37 Film français d’Arthur Môlard (2024), avec Guillaume Pottier, Melodie Simina, Agnès Sourdillon, Arnaud Churin, Christophe Vandevelde, Ary Gabison, Sandra Macedo, Lisa Perrio, Evelyn Ariza, Claire Patronik… 1h33. Sortie le 20 novembre 2024.
Guillaume Pottier et Melodie Simina
À une époque pas si lointaine, les étudiants en cinéma apprenaient leur métier en regardant les classiques reconnus. Au point de se réclamer parfois de leurs glorieux aînés. La jeune génération a changé totalement de références.

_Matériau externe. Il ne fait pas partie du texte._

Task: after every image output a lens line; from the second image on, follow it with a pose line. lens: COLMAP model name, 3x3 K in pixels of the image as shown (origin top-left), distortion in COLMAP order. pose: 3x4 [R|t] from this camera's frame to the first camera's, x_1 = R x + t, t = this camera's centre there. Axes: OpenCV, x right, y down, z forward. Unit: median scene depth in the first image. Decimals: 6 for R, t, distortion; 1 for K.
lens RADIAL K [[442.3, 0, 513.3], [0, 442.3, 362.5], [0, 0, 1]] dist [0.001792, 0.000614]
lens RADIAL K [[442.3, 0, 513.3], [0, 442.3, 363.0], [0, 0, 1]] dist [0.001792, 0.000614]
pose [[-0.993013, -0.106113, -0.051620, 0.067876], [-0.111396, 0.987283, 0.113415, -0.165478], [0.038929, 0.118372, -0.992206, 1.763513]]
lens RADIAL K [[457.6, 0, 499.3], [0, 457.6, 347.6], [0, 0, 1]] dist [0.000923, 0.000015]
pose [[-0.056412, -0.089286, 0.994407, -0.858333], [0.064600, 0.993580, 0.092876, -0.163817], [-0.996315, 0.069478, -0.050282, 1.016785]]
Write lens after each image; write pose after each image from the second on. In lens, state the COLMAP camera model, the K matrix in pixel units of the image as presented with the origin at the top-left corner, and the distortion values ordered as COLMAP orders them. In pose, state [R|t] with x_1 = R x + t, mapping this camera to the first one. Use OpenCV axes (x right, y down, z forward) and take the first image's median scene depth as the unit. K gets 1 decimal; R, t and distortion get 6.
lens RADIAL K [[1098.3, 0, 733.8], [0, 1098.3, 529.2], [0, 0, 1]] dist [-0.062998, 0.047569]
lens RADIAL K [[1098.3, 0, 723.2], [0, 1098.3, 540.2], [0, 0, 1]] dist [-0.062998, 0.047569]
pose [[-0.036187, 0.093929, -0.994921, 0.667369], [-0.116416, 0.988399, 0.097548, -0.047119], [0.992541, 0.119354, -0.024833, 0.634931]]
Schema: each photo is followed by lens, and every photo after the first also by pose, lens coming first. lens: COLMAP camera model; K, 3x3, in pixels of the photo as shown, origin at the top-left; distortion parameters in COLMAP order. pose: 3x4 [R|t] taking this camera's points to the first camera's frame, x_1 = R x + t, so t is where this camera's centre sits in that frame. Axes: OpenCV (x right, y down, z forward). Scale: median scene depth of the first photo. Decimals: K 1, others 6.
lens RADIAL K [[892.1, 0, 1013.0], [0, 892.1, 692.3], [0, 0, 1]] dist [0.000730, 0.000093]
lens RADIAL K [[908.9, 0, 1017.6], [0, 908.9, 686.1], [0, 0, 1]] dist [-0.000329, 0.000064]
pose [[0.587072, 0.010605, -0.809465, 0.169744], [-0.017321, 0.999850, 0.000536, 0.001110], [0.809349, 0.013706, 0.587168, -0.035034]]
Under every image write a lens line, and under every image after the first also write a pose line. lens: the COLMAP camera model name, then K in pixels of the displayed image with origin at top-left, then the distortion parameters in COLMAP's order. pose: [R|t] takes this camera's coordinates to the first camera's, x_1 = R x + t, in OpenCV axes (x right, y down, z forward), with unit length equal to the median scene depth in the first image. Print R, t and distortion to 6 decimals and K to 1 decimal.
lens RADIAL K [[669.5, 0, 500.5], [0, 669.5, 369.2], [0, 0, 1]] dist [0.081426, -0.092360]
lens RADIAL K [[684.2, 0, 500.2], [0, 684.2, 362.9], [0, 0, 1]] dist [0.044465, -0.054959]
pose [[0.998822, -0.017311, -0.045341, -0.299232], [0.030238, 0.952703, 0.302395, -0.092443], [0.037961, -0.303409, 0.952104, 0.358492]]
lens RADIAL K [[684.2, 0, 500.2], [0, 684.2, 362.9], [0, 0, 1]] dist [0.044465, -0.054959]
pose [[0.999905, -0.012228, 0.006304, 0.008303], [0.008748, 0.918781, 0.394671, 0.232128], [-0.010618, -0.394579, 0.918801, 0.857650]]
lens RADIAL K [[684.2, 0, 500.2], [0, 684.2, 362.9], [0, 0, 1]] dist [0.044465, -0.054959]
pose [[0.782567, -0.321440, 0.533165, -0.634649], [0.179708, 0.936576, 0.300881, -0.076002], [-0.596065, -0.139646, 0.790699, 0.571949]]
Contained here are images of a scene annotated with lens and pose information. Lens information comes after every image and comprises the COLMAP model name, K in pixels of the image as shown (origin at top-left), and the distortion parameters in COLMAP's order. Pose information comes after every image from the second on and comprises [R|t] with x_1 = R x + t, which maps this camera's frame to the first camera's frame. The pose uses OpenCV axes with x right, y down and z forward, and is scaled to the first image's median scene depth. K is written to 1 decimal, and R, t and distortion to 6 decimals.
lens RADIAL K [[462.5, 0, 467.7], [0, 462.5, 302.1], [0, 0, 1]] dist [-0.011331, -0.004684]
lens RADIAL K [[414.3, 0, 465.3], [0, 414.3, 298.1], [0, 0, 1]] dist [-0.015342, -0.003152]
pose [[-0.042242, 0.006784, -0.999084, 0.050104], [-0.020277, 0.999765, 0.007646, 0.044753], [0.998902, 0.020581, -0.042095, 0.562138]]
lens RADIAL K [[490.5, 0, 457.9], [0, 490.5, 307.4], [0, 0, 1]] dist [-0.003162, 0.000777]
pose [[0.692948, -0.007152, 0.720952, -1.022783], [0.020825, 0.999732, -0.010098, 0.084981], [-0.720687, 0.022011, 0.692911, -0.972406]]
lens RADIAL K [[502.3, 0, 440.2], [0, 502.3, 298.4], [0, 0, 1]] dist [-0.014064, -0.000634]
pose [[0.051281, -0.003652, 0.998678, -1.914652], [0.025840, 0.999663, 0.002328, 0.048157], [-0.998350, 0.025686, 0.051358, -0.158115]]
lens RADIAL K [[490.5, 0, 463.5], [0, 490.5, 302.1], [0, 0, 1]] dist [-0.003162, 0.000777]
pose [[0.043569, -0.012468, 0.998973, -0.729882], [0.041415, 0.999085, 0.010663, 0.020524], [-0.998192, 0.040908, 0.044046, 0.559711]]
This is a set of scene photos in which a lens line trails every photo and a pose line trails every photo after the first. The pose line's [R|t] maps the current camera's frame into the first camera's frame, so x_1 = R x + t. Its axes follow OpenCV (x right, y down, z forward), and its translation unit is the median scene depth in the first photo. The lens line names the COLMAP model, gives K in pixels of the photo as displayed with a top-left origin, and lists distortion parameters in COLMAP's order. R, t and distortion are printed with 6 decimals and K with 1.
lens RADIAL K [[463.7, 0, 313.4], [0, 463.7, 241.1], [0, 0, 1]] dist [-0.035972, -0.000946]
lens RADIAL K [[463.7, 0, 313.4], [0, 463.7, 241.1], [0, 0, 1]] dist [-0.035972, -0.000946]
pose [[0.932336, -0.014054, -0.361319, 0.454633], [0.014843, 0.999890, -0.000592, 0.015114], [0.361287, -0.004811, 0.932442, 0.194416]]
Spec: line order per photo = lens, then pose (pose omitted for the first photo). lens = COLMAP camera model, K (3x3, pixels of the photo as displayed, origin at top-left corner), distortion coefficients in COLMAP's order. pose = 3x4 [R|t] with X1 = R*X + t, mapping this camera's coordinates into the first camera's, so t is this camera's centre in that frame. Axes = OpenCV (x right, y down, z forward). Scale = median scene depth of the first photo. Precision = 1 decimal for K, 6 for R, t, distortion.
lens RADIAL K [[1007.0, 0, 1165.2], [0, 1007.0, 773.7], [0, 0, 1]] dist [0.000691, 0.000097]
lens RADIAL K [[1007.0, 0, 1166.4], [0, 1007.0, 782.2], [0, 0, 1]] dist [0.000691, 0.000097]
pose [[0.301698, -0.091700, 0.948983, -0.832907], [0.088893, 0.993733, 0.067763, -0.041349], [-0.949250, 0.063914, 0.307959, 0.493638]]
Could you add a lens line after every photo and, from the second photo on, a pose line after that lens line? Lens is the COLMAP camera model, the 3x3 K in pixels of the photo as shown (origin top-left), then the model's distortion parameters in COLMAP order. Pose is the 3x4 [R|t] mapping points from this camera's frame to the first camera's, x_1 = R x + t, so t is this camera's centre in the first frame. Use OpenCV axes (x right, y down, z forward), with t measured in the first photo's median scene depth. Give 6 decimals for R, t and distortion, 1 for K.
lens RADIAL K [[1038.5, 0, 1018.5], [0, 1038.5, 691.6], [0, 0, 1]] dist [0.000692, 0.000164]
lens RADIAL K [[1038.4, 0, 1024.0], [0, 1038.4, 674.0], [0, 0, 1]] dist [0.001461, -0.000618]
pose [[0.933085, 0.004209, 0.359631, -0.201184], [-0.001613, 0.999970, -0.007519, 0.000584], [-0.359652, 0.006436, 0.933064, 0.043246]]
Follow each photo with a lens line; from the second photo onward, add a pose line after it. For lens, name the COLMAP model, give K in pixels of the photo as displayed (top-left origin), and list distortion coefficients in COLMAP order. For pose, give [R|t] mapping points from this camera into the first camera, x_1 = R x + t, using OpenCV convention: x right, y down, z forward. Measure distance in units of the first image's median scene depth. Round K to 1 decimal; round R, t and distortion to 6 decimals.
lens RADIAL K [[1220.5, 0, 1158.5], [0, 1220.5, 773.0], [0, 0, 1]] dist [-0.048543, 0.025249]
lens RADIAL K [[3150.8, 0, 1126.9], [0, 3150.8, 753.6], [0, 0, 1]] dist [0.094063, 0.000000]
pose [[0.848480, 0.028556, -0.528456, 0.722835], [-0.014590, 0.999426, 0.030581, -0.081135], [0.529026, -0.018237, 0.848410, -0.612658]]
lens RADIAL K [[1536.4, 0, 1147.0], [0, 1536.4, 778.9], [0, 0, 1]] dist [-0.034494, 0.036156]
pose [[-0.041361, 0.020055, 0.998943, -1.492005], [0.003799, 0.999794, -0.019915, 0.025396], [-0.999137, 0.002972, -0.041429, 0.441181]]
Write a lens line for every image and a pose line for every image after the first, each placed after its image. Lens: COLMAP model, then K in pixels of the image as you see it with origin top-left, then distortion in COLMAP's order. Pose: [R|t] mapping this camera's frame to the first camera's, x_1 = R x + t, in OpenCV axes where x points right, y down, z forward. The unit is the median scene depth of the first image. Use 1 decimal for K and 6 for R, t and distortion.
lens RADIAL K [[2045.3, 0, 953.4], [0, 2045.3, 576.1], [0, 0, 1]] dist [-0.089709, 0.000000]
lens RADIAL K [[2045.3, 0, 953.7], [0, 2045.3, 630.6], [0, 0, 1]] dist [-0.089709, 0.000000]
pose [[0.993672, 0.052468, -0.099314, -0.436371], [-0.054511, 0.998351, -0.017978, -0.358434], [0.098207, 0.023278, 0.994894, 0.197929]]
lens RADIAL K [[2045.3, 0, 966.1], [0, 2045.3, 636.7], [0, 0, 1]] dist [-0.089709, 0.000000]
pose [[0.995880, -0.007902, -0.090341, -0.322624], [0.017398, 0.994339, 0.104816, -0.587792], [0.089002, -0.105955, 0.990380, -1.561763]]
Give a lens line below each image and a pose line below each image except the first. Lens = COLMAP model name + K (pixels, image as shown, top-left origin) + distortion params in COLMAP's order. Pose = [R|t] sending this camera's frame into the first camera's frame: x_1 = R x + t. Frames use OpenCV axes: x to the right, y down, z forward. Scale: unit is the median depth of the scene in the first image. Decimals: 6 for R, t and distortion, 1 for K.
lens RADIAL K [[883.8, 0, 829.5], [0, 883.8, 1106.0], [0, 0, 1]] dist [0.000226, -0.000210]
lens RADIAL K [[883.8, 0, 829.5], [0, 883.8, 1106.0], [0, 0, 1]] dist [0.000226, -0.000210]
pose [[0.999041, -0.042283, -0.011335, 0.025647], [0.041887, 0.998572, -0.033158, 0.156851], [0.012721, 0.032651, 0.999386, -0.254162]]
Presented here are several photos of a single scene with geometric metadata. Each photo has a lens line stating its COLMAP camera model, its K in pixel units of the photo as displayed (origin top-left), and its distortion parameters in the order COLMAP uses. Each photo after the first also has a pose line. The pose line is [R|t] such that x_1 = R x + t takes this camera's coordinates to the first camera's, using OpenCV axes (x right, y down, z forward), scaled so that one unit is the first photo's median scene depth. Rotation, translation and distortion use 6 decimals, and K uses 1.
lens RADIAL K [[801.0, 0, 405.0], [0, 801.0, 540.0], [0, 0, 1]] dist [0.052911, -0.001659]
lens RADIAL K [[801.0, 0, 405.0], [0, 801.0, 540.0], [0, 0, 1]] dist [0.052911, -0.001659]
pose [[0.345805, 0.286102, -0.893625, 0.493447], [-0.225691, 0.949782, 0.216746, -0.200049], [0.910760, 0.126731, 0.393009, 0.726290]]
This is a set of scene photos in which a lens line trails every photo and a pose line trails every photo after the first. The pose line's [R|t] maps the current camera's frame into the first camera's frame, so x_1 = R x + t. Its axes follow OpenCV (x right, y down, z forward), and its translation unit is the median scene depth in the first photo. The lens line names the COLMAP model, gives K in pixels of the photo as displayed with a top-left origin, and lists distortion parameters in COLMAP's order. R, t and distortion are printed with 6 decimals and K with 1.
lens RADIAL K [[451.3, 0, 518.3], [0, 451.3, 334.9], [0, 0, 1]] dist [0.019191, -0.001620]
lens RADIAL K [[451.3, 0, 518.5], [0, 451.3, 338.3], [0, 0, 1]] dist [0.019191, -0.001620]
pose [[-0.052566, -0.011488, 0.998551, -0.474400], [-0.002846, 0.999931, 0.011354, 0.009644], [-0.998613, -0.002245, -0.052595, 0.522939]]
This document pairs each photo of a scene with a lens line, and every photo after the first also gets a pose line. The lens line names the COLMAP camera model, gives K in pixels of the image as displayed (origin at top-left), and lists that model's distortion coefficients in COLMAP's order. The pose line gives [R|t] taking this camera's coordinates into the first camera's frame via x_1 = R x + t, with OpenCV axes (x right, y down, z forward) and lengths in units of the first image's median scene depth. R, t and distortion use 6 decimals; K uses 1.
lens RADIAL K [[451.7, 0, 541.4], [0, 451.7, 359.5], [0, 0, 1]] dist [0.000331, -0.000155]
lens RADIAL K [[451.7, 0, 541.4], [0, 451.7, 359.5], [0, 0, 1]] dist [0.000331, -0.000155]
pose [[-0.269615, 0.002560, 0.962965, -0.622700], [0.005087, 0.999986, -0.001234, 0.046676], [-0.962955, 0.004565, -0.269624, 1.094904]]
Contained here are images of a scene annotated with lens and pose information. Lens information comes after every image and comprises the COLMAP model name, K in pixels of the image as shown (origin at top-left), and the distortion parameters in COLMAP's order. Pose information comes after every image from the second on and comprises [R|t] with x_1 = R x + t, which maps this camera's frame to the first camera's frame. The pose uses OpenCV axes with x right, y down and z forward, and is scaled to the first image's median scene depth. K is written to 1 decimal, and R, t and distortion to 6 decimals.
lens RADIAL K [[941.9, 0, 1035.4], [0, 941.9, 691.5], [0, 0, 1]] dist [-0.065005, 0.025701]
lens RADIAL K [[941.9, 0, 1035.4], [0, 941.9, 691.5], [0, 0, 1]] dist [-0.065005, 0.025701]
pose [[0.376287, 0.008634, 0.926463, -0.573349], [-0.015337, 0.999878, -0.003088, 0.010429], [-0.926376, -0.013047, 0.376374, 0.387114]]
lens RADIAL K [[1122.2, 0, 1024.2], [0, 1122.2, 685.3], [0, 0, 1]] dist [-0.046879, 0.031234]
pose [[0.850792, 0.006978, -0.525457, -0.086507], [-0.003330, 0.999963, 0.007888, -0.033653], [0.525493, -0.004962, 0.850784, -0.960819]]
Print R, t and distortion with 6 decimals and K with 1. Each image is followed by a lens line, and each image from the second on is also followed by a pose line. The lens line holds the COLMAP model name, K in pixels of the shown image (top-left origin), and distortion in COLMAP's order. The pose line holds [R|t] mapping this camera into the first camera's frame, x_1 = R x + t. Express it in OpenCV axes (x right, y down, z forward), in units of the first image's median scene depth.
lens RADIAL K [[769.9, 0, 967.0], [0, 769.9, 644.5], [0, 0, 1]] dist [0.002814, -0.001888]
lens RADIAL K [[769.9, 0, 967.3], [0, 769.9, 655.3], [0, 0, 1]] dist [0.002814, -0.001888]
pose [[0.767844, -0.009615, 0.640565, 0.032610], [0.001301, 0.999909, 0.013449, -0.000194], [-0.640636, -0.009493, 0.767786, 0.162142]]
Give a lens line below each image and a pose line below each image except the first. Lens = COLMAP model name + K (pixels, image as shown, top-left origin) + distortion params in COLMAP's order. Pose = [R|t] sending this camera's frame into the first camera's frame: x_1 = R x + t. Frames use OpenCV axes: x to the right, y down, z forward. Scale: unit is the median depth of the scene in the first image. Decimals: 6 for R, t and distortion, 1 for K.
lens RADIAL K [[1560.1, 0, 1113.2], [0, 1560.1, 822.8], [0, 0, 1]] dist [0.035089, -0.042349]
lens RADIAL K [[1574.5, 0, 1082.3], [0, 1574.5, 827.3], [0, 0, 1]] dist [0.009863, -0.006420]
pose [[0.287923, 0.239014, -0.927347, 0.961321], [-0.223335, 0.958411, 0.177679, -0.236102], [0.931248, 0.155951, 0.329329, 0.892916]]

Biberonnée au cinéma d’exploitation et assaillie d’images surgies de toutes parts, elle est en train de s’approprier un nouveau langage que les progrès de la technologie rendent désormais immédiatement accessible. Cette démocratisation a entraîné une diminution considérable des coûts de production en rendant sa primauté à l’imagination. Ce sont sans doute ces facteurs conjugués qui expliquent que le film de genre soit devenu la nouvelle manne des jeunes réalisateurs qu’il a nourris. 37 : l’ombre et la proie, la dernière manifestation en date de ce phénomène, s’inscrit en outre dans une tendance récente qui consiste pour les Majors américaines à développer des productions qu’on aurait naguère qualifiées de séries B, parce qu’elles osent se passer de vedettes et n’ambitionnent que l’efficacité la plus immédiate. L’investissement est limité, le seuil de rentabilité particulièrement accessible. C’est le principe fondateur de Parasomnia, une nouvelle collection qui ambitionne de produire cinq films pour le prix d’un en baissant le curseur pour limiter les risques et revenir aux fondamentaux du septième art. Quant au message, s’il y en a un en prime, comme ironisait John Ford, il est plutôt l’apanage des services postaux. Le premier long métrage d’Arthur Môlard joue la carte du thriller angoissant, mais l’inscrit dans un contexte très actuel : le sort parfois réservé aux migrants. Avec ce mystérieux 37 comme clé du mystère.
Guillaume Pottier
Un soir, sur une route, un camionneur déroge à sa règle d’or et laisse monter dans sa cabine une femme enceinte qui semble passablement égarée. Petit à petit, le comportement de cette passagère se révèle de plus en plus étrange et le piège se referme. La mise en scène excelle à jouer de la nuit et de toutes ses incertitudes. Jusqu’au moment où la tension atteint son comble. Avec pour cahier des charges une unité de temps et de lieu (en mouvement), et une confrontation réduite dans un premier temps à deux personnages qui vont s’avérer posséder un lien ténu. Arthur Môlard ne cherche jamais à tricher et se concentre sur ses deux interprètes encore peu connus, les excellents Guillaume Pottier et Melodie Simina auxquels on peut prédire un avenir prometteur, et l’alchimie qui s’établit entre eux. 37 : l’ombre et la proie est une mécanique de haute précision qui ne trouve sa pleine cohérence à la fin. À ce moment où ce qui ressemblait à un suspense angoissant nous confronte brutalement à un phénomène de société beaucoup plus vaste et nous renvoie à notre responsabilité de nantis face à une situation géopolitique que nous refusons d’assumer, quitte à laisser notre dignité bafouée par nos petites lâchetés. Qu’on considère ce spectacle efficace comme un film de genre ou comme un conte moral, le talent de son metteur en scène s’impose comme une évidence et nous donne une furieuse envie de le voir aux prises avec des moyens plus conséquents et un sujet plus ambitieux pour décider s’il relève davantage des auteurs ou des faiseurs.